Monica Gully has spent four years at UT pursuing majors in English and Plan II and becoming an active member of the UT community. Her senior English Honors thesis, directed by Dr. James Loehlin and entitled “‘Puzel or Pussel’: Shakespeare’s Women and the Interplay of Comedy and Tragedy in 1 Henry VI,” investigates the role of Shakespeare’s French female characters in constructing the play’s comedy and draws conclusions on the influence of comedy and tragedy in Shakespeare’s chronicle history plays, particularly the impact on the audience and the performers. Gully pursued her love for Shakespeare through several avenues, including assisting with research on an edition of Cymbeline, attending performances in London and Stratford with the department’s Oxford Summer Program, acting in two short productions of Midsummer Night’s Dream and The Tempest with Spirit of Shakespeare (SOS), and acting in over thirty combined full-length performances of The Merchant of Venice, Twelfth Night, Macbeth, Part 1 of Henry VI, and Merry Wives of Windsor with Shakespeare at Winedale.
In addition to her Shakespeare studies, Gully has pursued a passion for student affairs through leadership in several different liberal arts student organizations, English Council and Liberal Arts Council among others, and in mentoring of other students.

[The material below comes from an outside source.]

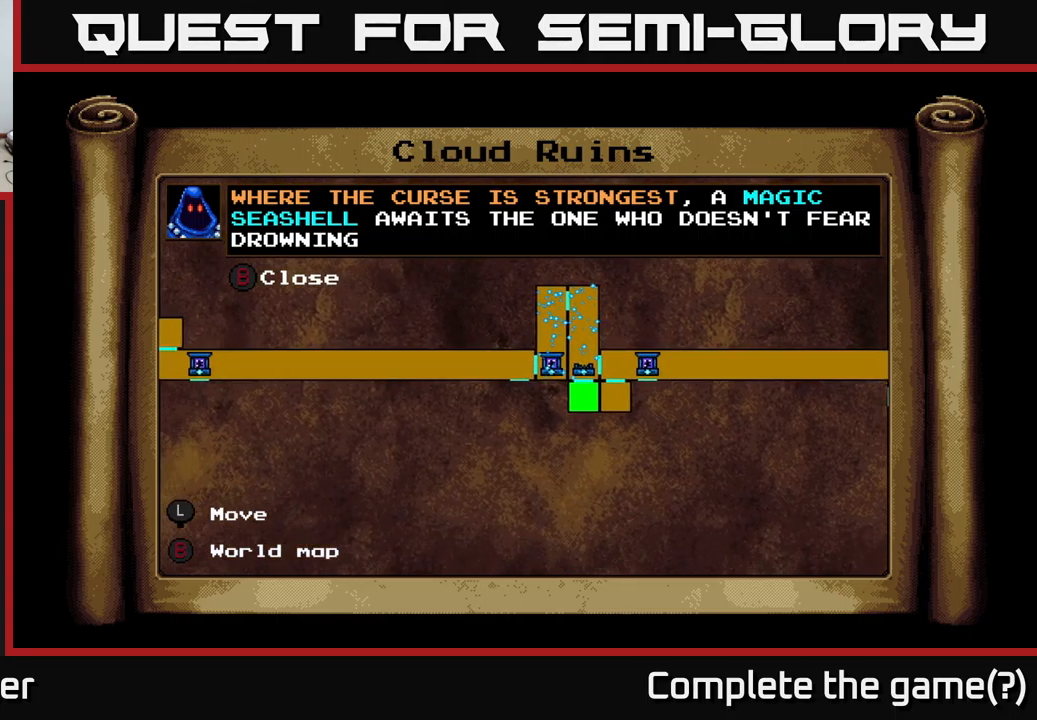
{"buttons": ["DPAD_LEFT"], "left_stick": "center", "right_stick": "center", "events": []}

She worked as a TIP (Texas Interdisciplinary Plan) Mentor, advising and guiding four freshmen students through their first year of college. In fall 2009 she founded the English Council in order to encourage a sense of community among English students, and to serve as a student voice to the department. Additionally, she served as the Student Affairs Chair for Liberal Arts Council, planning and organizing large programs that promote student life in the College of Liberal arts, including “Getting Into Law School for Dummies,” regular Focus Meetings with the deans of the college, Project ReFRESH, and promotional events and fairs with other liberal arts student organizations. After recognizing her dedication to student affairs, Gully has decided to pursue a career in it, beginning with work for the College of Liberal Arts this summer, and ultimately pursuing a Ph.D. in Higher Education Administration.
When Matthew Ramirez started college at UT-Pan American in the Rio Grande Valley, he decided to take some courses in the Humanities. On the first day one of his professors began his lecture by discussing Inanna, a fertility goddess whose myths stretch further back than our systems of writing. He was fascinated by the structure of myths, and from then on he began identifying recurring character types. In his research, Matthew was met with eager support from some professors, but was discouraged when others—and family members too—told him that he mustn't aspire to attend graduate school. Leaving home for an undergraduate education was something no one in his family had done. Yet he has found in Austin an environment amenable to his academic pursuits. He has recently penned an opera libretto, The Passion of Vibia Perpetua, and is now completing his honors thesis in English with a classical twist, entitled “Pharmakoi and Pharmaka: Towards a Theory of the Exposed Eiron as Literary Scapegoat.”